[RECORD EXTRACTS Boundary: Start]

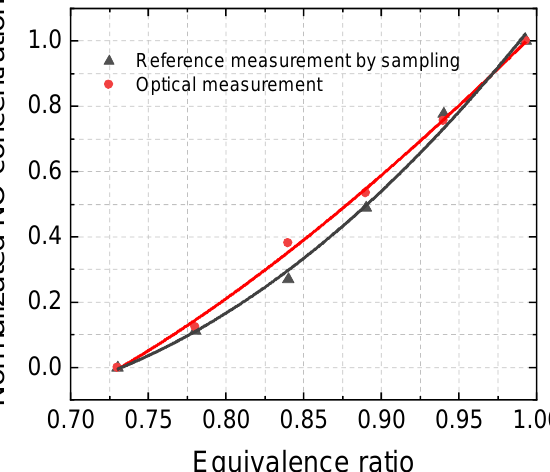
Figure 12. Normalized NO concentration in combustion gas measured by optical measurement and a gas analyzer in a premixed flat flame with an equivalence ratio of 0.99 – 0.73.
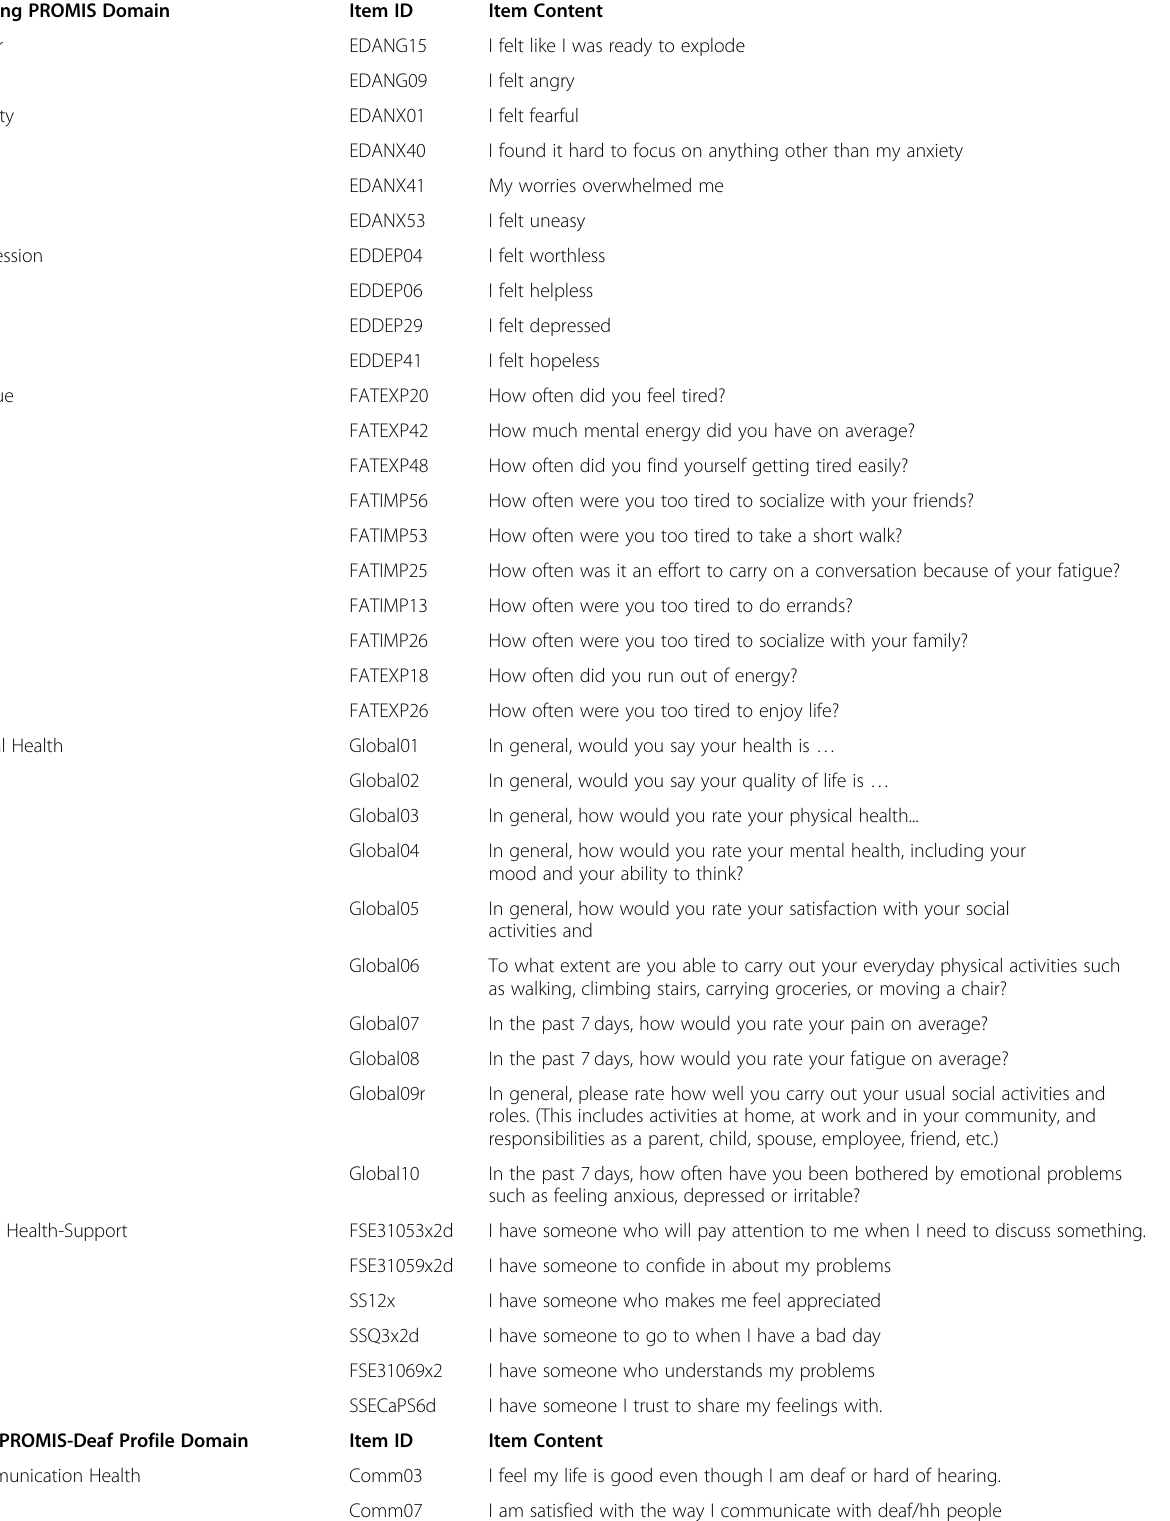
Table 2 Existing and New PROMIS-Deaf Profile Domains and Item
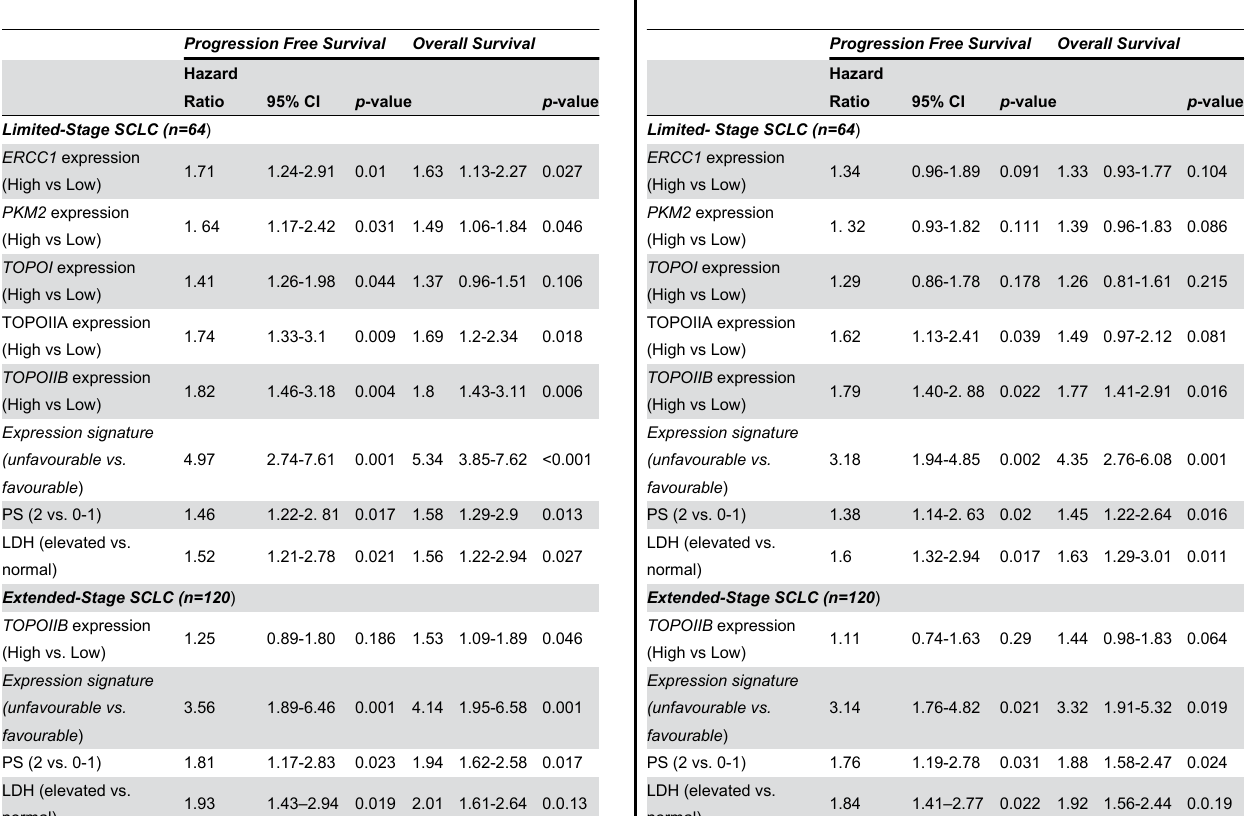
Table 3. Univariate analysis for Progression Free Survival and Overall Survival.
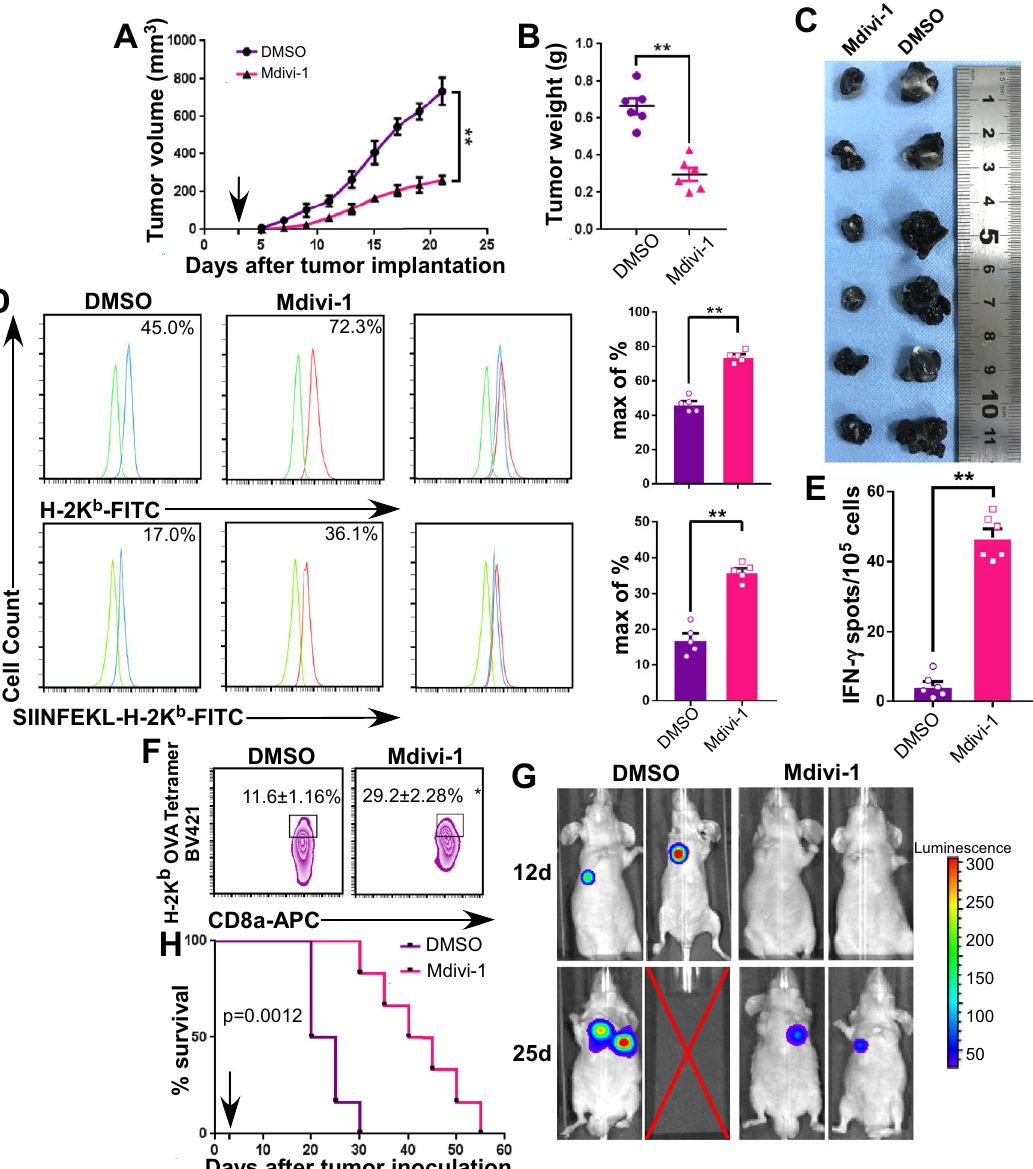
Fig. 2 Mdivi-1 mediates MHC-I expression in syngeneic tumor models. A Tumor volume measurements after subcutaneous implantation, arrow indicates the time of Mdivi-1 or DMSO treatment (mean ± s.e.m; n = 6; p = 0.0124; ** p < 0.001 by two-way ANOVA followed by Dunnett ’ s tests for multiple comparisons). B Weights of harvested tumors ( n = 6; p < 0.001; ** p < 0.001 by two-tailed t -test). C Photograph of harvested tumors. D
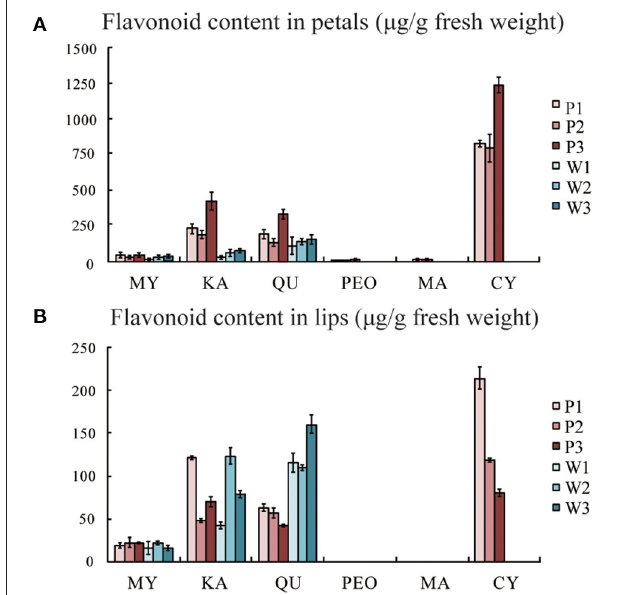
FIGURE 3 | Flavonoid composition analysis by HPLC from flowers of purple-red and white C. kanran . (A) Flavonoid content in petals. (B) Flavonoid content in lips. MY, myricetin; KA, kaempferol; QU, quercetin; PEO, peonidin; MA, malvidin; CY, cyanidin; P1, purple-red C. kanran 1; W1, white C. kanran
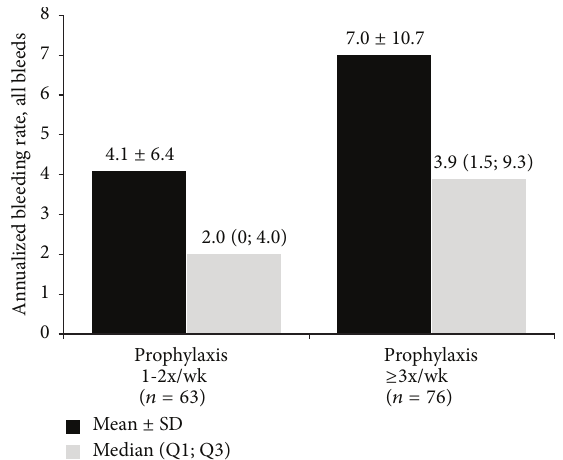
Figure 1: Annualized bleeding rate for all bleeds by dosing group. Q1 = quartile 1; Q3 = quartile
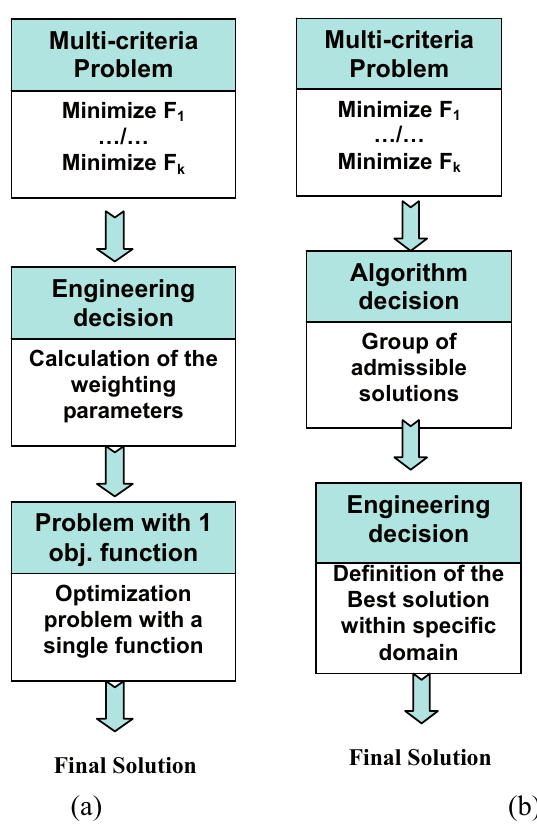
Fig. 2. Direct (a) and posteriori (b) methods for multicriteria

[RECORD EXTRACTS Boundary: End]

If a record holds a picture, leave the picture out and copy everything else exactly.

Figure 12. Normalized NO concentration in combustion gas measured by optical measurement and a gas analyzer in a premixed flat flame with an equivalence ratio of 0.99 – 0.73.
Table 2 Existing and New PROMIS-Deaf Profile Domains and Item
Table 3. Univariate analysis for Progression Free Survival and Overall Survival.
Fig. 2 Mdivi-1 mediates MHC-I expression in syngeneic tumor models. A Tumor volume measurements after subcutaneous implantation, arrow indicates the time of Mdivi-1 or DMSO treatment (mean ± s.e.m; n = 6; p = 0.0124; ** p < 0.001 by two-way ANOVA followed by Dunnett ’ s tests for multiple comparisons). B Weights of harvested tumors ( n = 6; p < 0.001; ** p < 0.001 by two-tailed t -test). C Photograph of harvested tumors. D
FIGURE 3 | Flavonoid composition analysis by HPLC from flowers of purple-red and white C. kanran . (A) Flavonoid content in petals. (B) Flavonoid content in lips. MY, myricetin; KA, kaempferol; QU, quercetin; PEO, peonidin; MA, malvidin; CY, cyanidin; P1, purple-red C. kanran 1; W1, white C. kanran
Figure 1: Annualized bleeding rate for all bleeds by dosing group. Q1 = quartile 1; Q3 = quartile
Fig. 2. Direct (a) and posteriori (b) methods for multicriteria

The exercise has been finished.